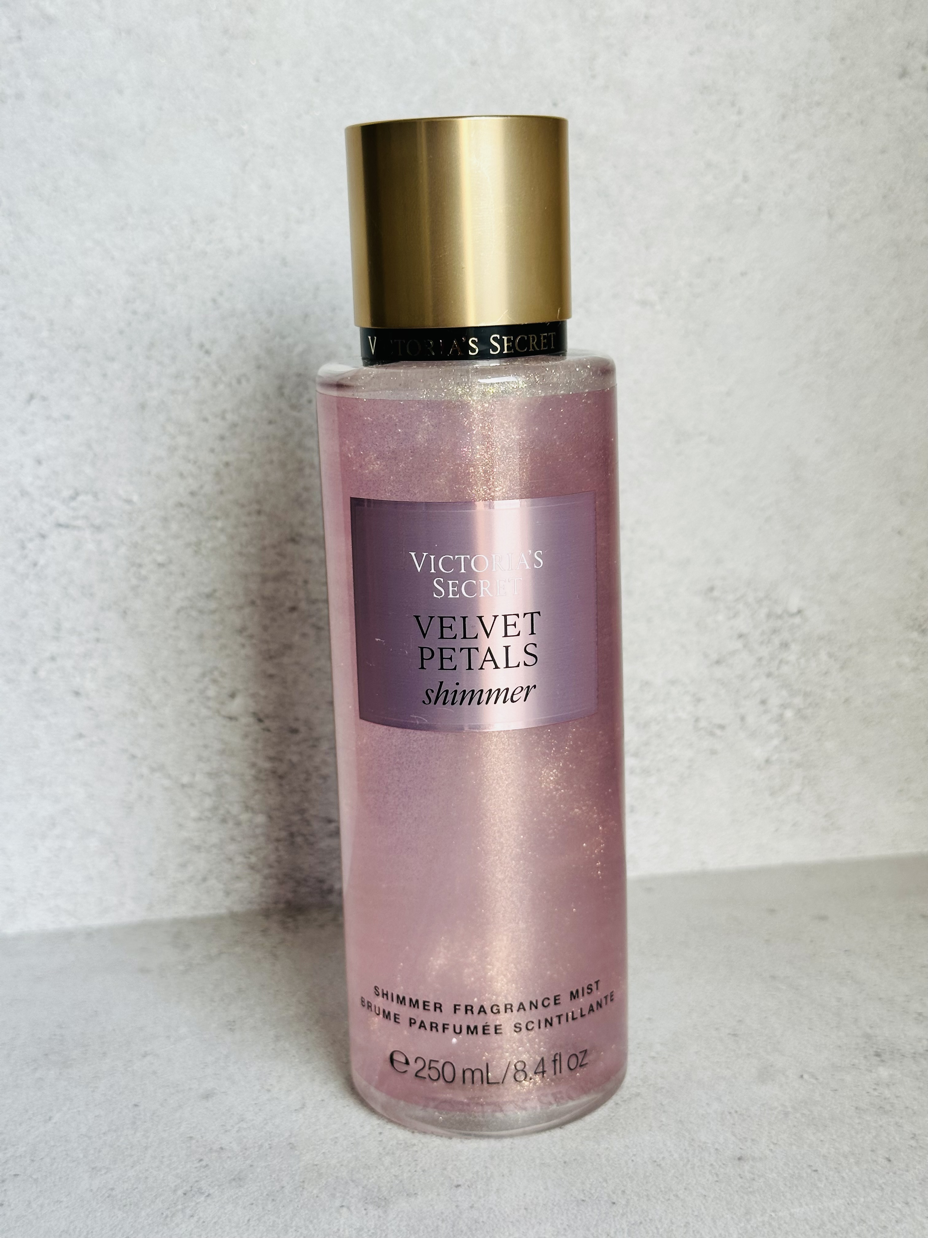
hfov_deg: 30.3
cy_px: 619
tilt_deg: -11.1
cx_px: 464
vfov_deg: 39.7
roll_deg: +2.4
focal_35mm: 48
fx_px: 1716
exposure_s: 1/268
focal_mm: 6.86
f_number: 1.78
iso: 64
* * *
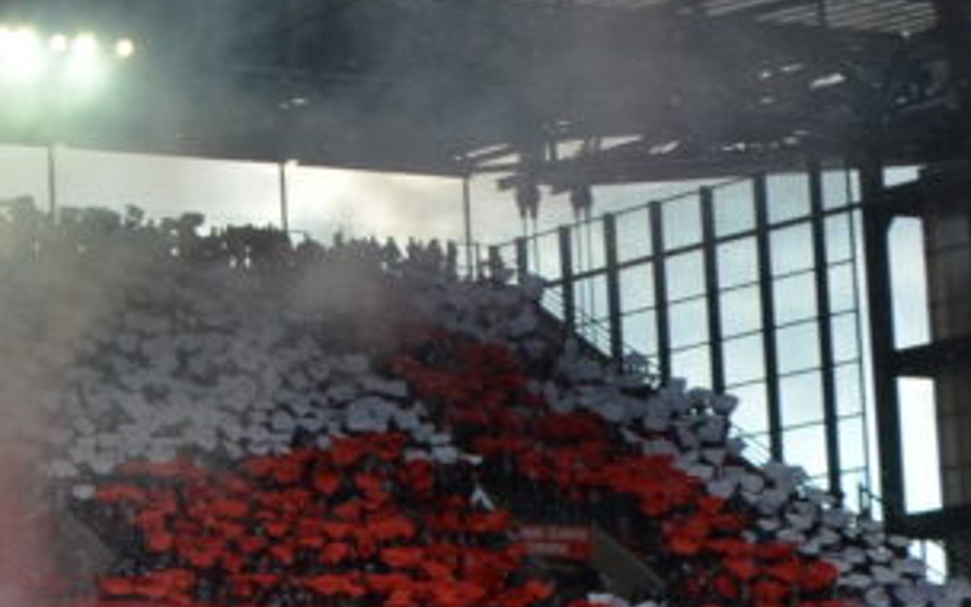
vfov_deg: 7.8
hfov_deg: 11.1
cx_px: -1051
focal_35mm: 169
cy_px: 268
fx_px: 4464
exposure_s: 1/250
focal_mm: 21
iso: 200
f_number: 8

WHAT TO WORK ON: Copy the lines above exactly. Start with the line containing "focal_35mm: 169", end with the line containing "f_number: 8", and include both.

ANSWER BELOW:
focal_35mm: 169
cy_px: 268
fx_px: 4464
exposure_s: 1/250
focal_mm: 21
iso: 200
f_number: 8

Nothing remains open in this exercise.